EXTRACT TO READ:
===============

* raw sockets and blocking
@ 2004-02-18 1:33 Paul Jakma
2004-02-18 5:37 ` David Schwartz
0 siblings, 1 reply; 12+ messages in thread
From: Paul Jakma @ 2004-02-18 1:33 UTC (permalink / raw)
To: Linux Kernel; +Cc: Hasso Tepper
Hi,
I'm curious, is it good for raw sockets to block for writes because a
cable of one interface has been pulled?
We're seeing a problem with ospfd (www.zebra.org/www.quagga.net)
which uses a single raw, AF_INET/OSPF socket and manages it's own IP
headers, to send/receive OSPF packets to/from a number of interfaces.
The problem we see is that:
- a cable is pulled from an interface
- the application tests the file descriptor to see if it ready for
writing, and finds it is.
- the application constructs a packet to send out that interface
and sends it with sendmsg(), no error is posted.
- the file descriptor never becomes available for writing again
- hence, all OSPF adjacencies are lost, because we can no longer
write out packets to the file descriptor.
we havnt yet tested if it becomes writeable again if we put cable
back in, however if we detect absence of IFF_RUNNING and hence
manually avoid constructing packets to be sent via link-down
interfaces, we avoid this problem. However, this leaves us with a
race.
Is this proper behaviour? I'm guessing the driver or network layer is
blocking the socket because it is waiting for the link to come back,
however would it not be better to discard the packet, especially a
raw packet?
(if it is "proper" behaviour that's fine, we can work with that, we
were just surprised sendmsg() is trying to be /that/ reliable :) .)

===============

DATA SHOWN:
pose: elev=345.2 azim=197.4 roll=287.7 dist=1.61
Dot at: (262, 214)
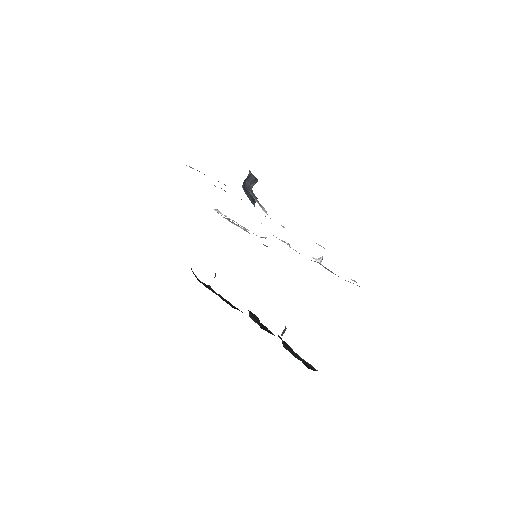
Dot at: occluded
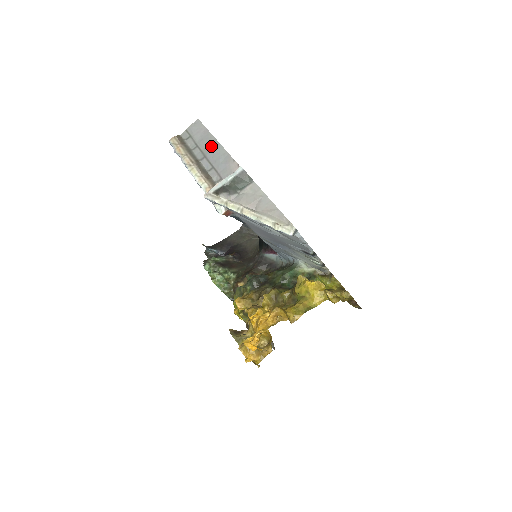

===============

DIRECTION: Translate this sentence from the forum post on raw sockets and blocking into Spanish: "I'm guessing the driver or network layer is blocking the socket because it is waiting for the link to come back, however would it not be better to discard the packet, especially a raw packet?"

EXERCISE RESULT: Supongo que el controlador o la capa de red está bloqueando el socket porque está esperando a que el enlace se restablezca; sin embargo, ¿no sería mejor descartar el paquete, sobre todo tratándose de un paquete raw?